__WORK TO COMPLETE__: Copy all entries verbatim and keep any pictures out of the copy.

(Saved data entries)
○ ○ ○ ○
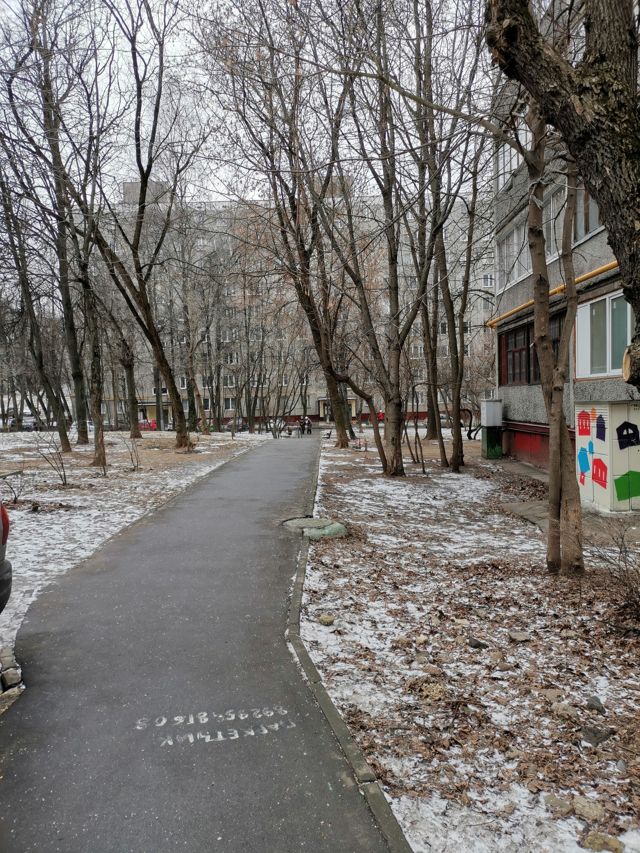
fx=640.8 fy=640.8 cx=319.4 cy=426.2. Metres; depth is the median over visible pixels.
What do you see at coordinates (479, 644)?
rock
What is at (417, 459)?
sapling
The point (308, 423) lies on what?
person
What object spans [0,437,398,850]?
paved path
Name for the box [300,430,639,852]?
snowy ground
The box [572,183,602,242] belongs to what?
window
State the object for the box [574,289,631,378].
window
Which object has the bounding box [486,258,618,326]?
yellow pipe
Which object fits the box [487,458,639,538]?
pavement
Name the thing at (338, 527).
manhole cover
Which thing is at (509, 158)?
window
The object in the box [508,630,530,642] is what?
rock
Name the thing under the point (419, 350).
window
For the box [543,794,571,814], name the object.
rock
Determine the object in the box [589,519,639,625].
shrub
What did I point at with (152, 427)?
red car
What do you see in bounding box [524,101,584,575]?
tree
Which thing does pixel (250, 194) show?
sky
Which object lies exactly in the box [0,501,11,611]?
car
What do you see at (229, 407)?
window
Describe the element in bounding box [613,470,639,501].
painting
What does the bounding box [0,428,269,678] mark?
snowy lawn
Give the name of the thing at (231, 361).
window
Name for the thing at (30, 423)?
car
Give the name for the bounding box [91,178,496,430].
apartment building
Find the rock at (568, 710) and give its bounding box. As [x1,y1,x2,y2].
[550,701,576,717]
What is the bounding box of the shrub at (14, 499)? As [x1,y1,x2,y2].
[0,467,28,504]
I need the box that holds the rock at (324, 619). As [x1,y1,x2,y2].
[317,613,334,624]
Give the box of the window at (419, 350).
[410,343,423,357]
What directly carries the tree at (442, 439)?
on the snowy ground at (322, 628)
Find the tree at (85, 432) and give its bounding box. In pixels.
[25,0,92,449]
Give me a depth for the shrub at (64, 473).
14.02 m
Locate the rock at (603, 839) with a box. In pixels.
[582,832,623,852]
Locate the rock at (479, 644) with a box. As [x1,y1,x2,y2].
[467,637,487,648]
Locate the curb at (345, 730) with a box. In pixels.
[285,440,411,852]
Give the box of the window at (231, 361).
[226,352,238,365]
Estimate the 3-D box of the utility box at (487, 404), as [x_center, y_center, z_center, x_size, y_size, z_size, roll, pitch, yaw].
[5.097,0.099,19.105,0.588,1.792,0.653,-1,3,0]
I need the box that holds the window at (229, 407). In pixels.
[224,398,235,410]
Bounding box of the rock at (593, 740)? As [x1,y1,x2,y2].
[580,724,612,745]
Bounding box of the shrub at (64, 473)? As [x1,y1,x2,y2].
[32,426,68,486]
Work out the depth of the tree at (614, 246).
4.11 m
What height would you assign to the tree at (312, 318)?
14.580 m
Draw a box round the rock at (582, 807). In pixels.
[571,797,605,822]
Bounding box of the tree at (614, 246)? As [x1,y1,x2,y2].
[484,0,638,376]
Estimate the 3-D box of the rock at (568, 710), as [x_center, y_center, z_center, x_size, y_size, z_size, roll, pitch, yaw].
[1.411,1.623,3.674,0.139,0.077,0.148,-3,4,-40]
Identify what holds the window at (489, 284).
in the apartment building at (422, 407)
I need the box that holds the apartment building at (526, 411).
[488,0,639,482]
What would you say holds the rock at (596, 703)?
on the snowy ground at (322, 628)
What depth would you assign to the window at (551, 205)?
13.82 m
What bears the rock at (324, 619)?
on the snowy ground at (322, 628)
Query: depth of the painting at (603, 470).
9.76 m
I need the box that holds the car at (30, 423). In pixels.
[22,415,37,430]
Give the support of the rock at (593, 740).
on the snowy ground at (322, 628)
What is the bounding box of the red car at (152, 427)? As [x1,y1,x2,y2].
[139,419,157,430]
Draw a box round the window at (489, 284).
[482,273,493,287]
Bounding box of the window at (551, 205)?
[543,185,565,261]
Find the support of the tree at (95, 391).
on the snowy lawn at (169, 432)
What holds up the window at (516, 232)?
in the apartment building at (526, 411)
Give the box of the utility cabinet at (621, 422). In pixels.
[575,400,639,513]
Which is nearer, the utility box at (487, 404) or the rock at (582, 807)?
the rock at (582, 807)
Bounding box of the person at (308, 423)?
[302,416,311,434]
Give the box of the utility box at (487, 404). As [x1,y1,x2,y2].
[480,399,502,459]
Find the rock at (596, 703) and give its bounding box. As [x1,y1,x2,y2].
[586,696,604,711]
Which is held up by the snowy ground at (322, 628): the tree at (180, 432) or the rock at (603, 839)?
the rock at (603, 839)
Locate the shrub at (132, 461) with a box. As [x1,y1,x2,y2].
[125,433,142,470]
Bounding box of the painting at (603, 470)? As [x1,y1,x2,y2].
[592,458,607,487]
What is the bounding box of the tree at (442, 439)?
[413,0,491,470]
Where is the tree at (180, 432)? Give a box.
[74,0,208,459]
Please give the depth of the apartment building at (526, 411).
15.29 m
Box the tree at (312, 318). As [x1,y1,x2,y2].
[206,4,357,445]
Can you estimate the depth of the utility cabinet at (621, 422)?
9.72 m
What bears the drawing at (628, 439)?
attached to the utility cabinet at (621, 422)
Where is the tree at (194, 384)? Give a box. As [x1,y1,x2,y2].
[175,222,210,437]
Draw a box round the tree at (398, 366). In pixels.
[323,1,428,475]
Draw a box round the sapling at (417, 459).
[404,375,426,470]
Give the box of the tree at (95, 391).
[69,215,109,473]
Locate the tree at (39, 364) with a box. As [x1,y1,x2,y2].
[0,151,68,449]
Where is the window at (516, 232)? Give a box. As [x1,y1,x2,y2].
[496,214,529,290]
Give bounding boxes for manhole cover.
[281,516,345,538]
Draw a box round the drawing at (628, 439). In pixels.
[615,420,638,448]
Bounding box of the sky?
[0,0,496,207]
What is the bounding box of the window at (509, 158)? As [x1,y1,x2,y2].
[496,122,529,187]
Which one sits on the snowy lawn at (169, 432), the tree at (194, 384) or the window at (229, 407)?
the tree at (194, 384)

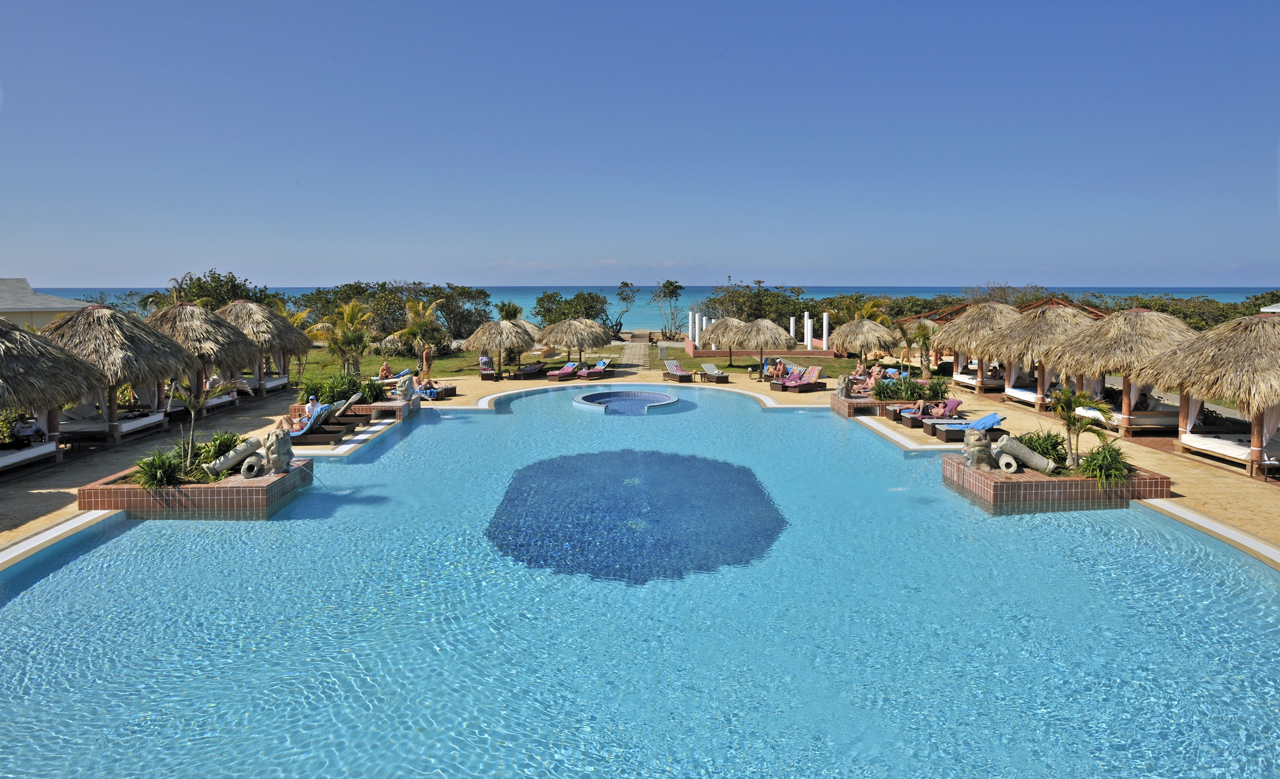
○ ○ ○ ○
__RESPONSE__:
fx=640.8 fy=640.8 cx=319.4 cy=426.2. Metres; depth is the median over visible pixels.
What do you see at coordinates (479, 644)?
rock
What is at (417, 459)?
sapling
The point (308, 423) lies on what?
person
What object spans [0,437,398,850]?
paved path
Name for the box [300,430,639,852]?
snowy ground
The box [572,183,602,242] belongs to what?
window
State the object for the box [574,289,631,378].
window
Which object has the bounding box [486,258,618,326]?
yellow pipe
Which object fits the box [487,458,639,538]?
pavement
Name the thing at (338, 527).
manhole cover
Which thing is at (509, 158)?
window
The object in the box [508,630,530,642] is what?
rock
Name the thing under the point (419, 350).
window
For the box [543,794,571,814], name the object.
rock
Determine the object in the box [589,519,639,625].
shrub
What did I point at with (152, 427)?
red car
What do you see in bounding box [524,101,584,575]?
tree
Which thing does pixel (250, 194) show?
sky
Which object lies exactly in the box [0,501,11,611]?
car
What do you see at (229, 407)?
window
Describe the element in bounding box [613,470,639,501].
painting
What does the bounding box [0,428,269,678] mark?
snowy lawn
Give the name of the thing at (231, 361).
window
Name for the thing at (30, 423)?
car
Give the name for the bounding box [91,178,496,430].
apartment building
Find the rock at (568, 710) and give its bounding box. As [x1,y1,x2,y2].
[550,701,576,717]
What is the bounding box of the shrub at (14, 499)? As [x1,y1,x2,y2].
[0,467,28,504]
I need the box that holds the rock at (324, 619). As [x1,y1,x2,y2].
[317,613,334,624]
Give the box of the window at (419, 350).
[410,343,423,357]
What directly carries the tree at (442, 439)?
on the snowy ground at (322, 628)
Find the tree at (85, 432) and give its bounding box. In pixels.
[25,0,92,449]
Give me a depth for the shrub at (64, 473).
14.02 m
Locate the rock at (603, 839) with a box. In pixels.
[582,832,623,852]
Locate the rock at (479, 644) with a box. As [x1,y1,x2,y2].
[467,637,487,648]
Locate the curb at (345, 730) with a box. In pixels.
[285,440,411,852]
Give the box of the window at (231, 361).
[226,352,238,365]
Estimate the 3-D box of the utility box at (487, 404), as [x_center, y_center, z_center, x_size, y_size, z_size, roll, pitch, yaw].
[5.097,0.099,19.105,0.588,1.792,0.653,-1,3,0]
I need the box that holds the window at (229, 407). In pixels.
[224,398,235,410]
Bounding box of the rock at (593, 740)? As [x1,y1,x2,y2].
[580,724,612,745]
Bounding box of the shrub at (64, 473)? As [x1,y1,x2,y2].
[32,426,68,486]
Work out the depth of the tree at (614, 246).
4.11 m
What height would you assign to the tree at (312, 318)?
14.580 m
Draw a box round the rock at (582, 807). In pixels.
[571,797,605,822]
Bounding box of the tree at (614, 246)? As [x1,y1,x2,y2].
[484,0,638,376]
Estimate the 3-D box of the rock at (568, 710), as [x_center, y_center, z_center, x_size, y_size, z_size, roll, pitch, yaw].
[1.411,1.623,3.674,0.139,0.077,0.148,-3,4,-40]
Identify what holds the window at (489, 284).
in the apartment building at (422, 407)
I need the box that holds the apartment building at (526, 411).
[488,0,639,482]
What would you say holds the rock at (596, 703)?
on the snowy ground at (322, 628)
What depth would you assign to the window at (551, 205)?
13.82 m
What bears the rock at (324, 619)?
on the snowy ground at (322, 628)
Query: depth of the painting at (603, 470).
9.76 m
I need the box that holds the car at (30, 423). In pixels.
[22,415,37,430]
Give the support of the rock at (593, 740).
on the snowy ground at (322, 628)
What is the bounding box of the red car at (152, 427)? As [x1,y1,x2,y2].
[139,419,157,430]
Draw a box round the window at (489, 284).
[482,273,493,287]
Bounding box of the window at (551, 205)?
[543,185,565,261]
Find the support of the tree at (95, 391).
on the snowy lawn at (169, 432)
What holds up the window at (516, 232)?
in the apartment building at (526, 411)
Give the box of the utility cabinet at (621, 422). In pixels.
[575,400,639,513]
Which is nearer, the utility box at (487, 404) or the rock at (582, 807)?
the rock at (582, 807)
Bounding box of the person at (308, 423)?
[302,416,311,434]
Give the box of the utility box at (487, 404). As [x1,y1,x2,y2].
[480,399,502,459]
Find the rock at (596, 703) and give its bounding box. As [x1,y1,x2,y2].
[586,696,604,711]
Which is held up by the snowy ground at (322, 628): the tree at (180, 432) or the rock at (603, 839)?
the rock at (603, 839)
Locate the shrub at (132, 461) with a box. As [x1,y1,x2,y2].
[125,433,142,470]
Bounding box of the painting at (603, 470)? As [x1,y1,x2,y2].
[592,458,607,487]
What is the bounding box of the tree at (442, 439)?
[413,0,491,470]
Where is the tree at (180, 432)? Give a box.
[74,0,208,459]
Please give the depth of the apartment building at (526, 411).
15.29 m
Box the tree at (312, 318). As [x1,y1,x2,y2].
[206,4,357,445]
Can you estimate the depth of the utility cabinet at (621, 422)?
9.72 m
What bears the drawing at (628, 439)?
attached to the utility cabinet at (621, 422)
Where is the tree at (194, 384)? Give a box. As [x1,y1,x2,y2].
[175,222,210,437]
Draw a box round the tree at (398, 366). In pixels.
[323,1,428,475]
Draw a box round the sapling at (417, 459).
[404,375,426,470]
Give the box of the tree at (95, 391).
[69,215,109,473]
Locate the tree at (39, 364) with a box. As [x1,y1,x2,y2].
[0,151,68,449]
Where is the window at (516, 232)? Give a box. As [x1,y1,x2,y2].
[496,214,529,290]
Give bounding boxes for manhole cover.
[281,516,345,538]
Draw a box round the drawing at (628, 439). In pixels.
[615,420,638,448]
Bounding box of the sky?
[0,0,496,207]
What is the bounding box of the window at (509, 158)? As [x1,y1,x2,y2].
[496,122,529,187]
Which one sits on the snowy lawn at (169, 432), the tree at (194, 384) or the window at (229, 407)?
the tree at (194, 384)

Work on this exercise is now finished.